Screening for COVID-19 is looking for an occurrence at the individual level even if there is no individual reason to suspect infection such as a known exposure. This includes a broad screening of asymptomatic individuals without known exposure with the intent of making individual decisions based on the test results. Screening tests are intended to identify infected individuals prior to the development of symptoms or those infected individuals without signs or symptoms who may be contagious so that measures can be taken to prevent those individuals from infecting others.
Diagnostic testing for COVID-19 is also looking for an occurrence at the individual level but is performed when there is a particular reason to suspect that an individual may be infected. Diagnostic tests are intended to diagnose an infection in patients suspected of COVID-19 by their healthcare provider such as in symptomatic individuals, individuals who have had a recent exposure, individuals who are in a high-risk group such as healthcare providers with known exposure, or testing to determine the resolution of infection. Diagnostic tests may also be appropriate in areas of high community spread, at the discretion of the ordering healthcare provider. FDA regulates diagnostic tests as in vitro diagnostic devices and has provided recommendations and information regarding EUA requests for COVID-19 diagnostic tests in the Policy for Coronavirus Disease-2019 Tests and the EUA templates referenced in that Policy.

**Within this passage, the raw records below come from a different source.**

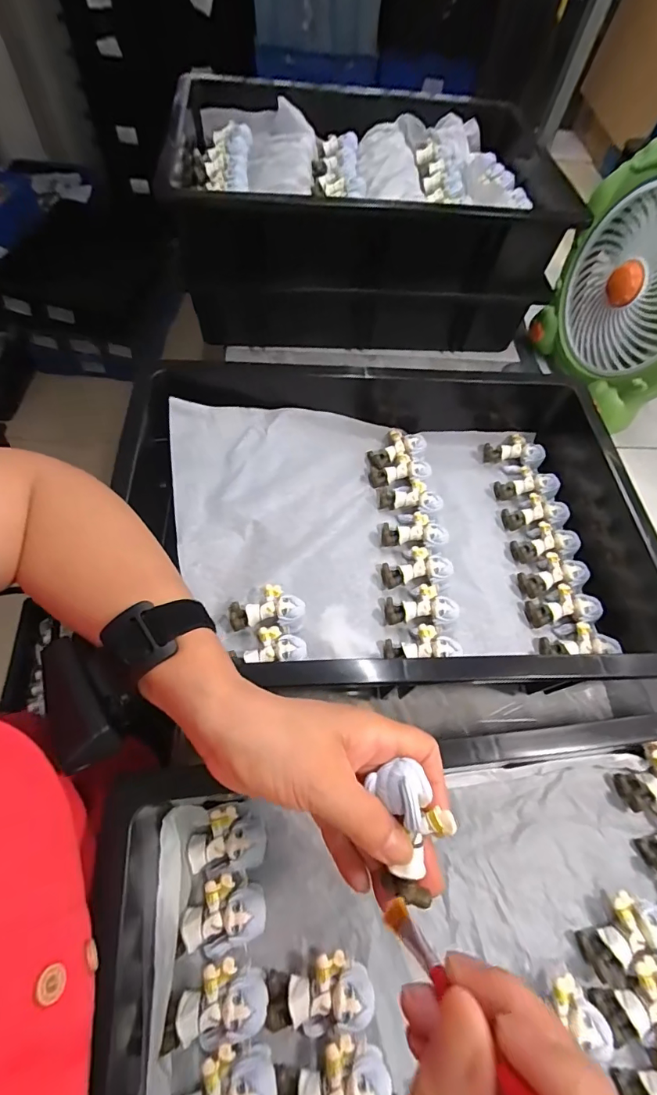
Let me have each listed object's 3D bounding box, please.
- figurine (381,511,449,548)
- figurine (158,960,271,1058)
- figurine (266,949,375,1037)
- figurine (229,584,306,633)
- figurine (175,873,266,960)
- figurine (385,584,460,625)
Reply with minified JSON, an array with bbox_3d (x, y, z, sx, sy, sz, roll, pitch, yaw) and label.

Q: Are antibody, or serology, tests used to diagnose SARS-CoV-2 infection?
A: The terms “serological” or “antibody” tests are generally used to refer to tests that detect antibodies to the SARS-CoV-2 virus. Because the antibodies are part of the body’s immune response to exposure and not the virus itself, such COVID-19 testing cannot be used for the diagnosis of infection. Based on the underlying scientific principles of antibody tests, we do not expect that an antibody test can be shown to definitively diagnose or exclude COVID-19 infection. SARS-CoV-2 antibody tests are intended for use as an aid in identifying individuals with an adaptive immune response to SARS-CoV-2, indicating recent or prior infection, by detecting antibodies to SARS-CoV-2 in human blood specimens.
Q: Does my facility need a CLIA certificate if we are performing SARS-CoV-2 surveillance testing using a pooled sampling procedure with non-patient-specific reporting?

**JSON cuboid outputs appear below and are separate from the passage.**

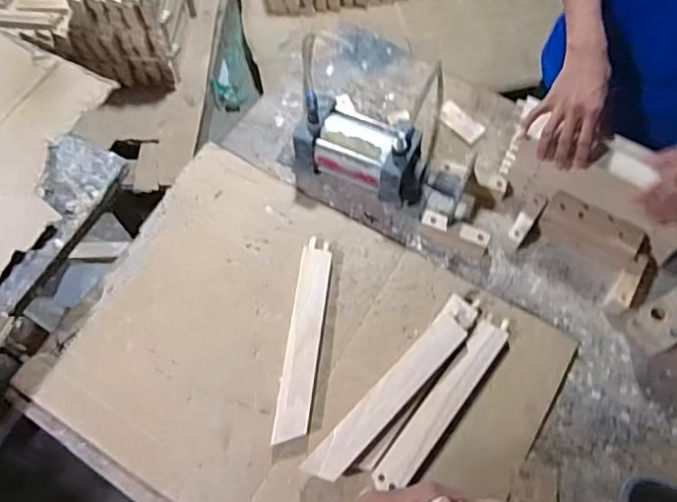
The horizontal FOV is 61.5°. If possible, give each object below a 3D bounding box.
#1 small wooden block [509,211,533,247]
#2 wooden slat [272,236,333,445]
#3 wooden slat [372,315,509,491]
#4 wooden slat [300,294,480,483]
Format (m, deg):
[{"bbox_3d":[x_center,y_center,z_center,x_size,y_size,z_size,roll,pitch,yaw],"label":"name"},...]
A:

A: During this COVID-19 Public Health Emergency, facilities performing SARS-CoV-2 surveillance testing using a pooled sampling procedure to report non-patient-specific SARS-CoV-2 cohort results will not require CLIA certification. This testing is not considered by CMS to be diagnostic of SARS-CoV-2 infection, and participants should not rely on information received from this type of testing for decision-making purposes.
Q: What is the difference between Molecular and Antibody tests?
A: Comparison of COVID-19 Molecular and Antibody Tests
A: People who receive positive results on an antibody test but don’t have symptoms of COVID-19 or have not been around someone who may have COVID-19 are not likely to have a current infection. They can continue with normal activities, including work, but still take steps to protect themselves and others. People who receive positive results on an antibody test and who are currently or recently sick or have been around someone with COVID-19 should follow CDC recommendations on caring for themselves and protecting others, and when they can be around other people again.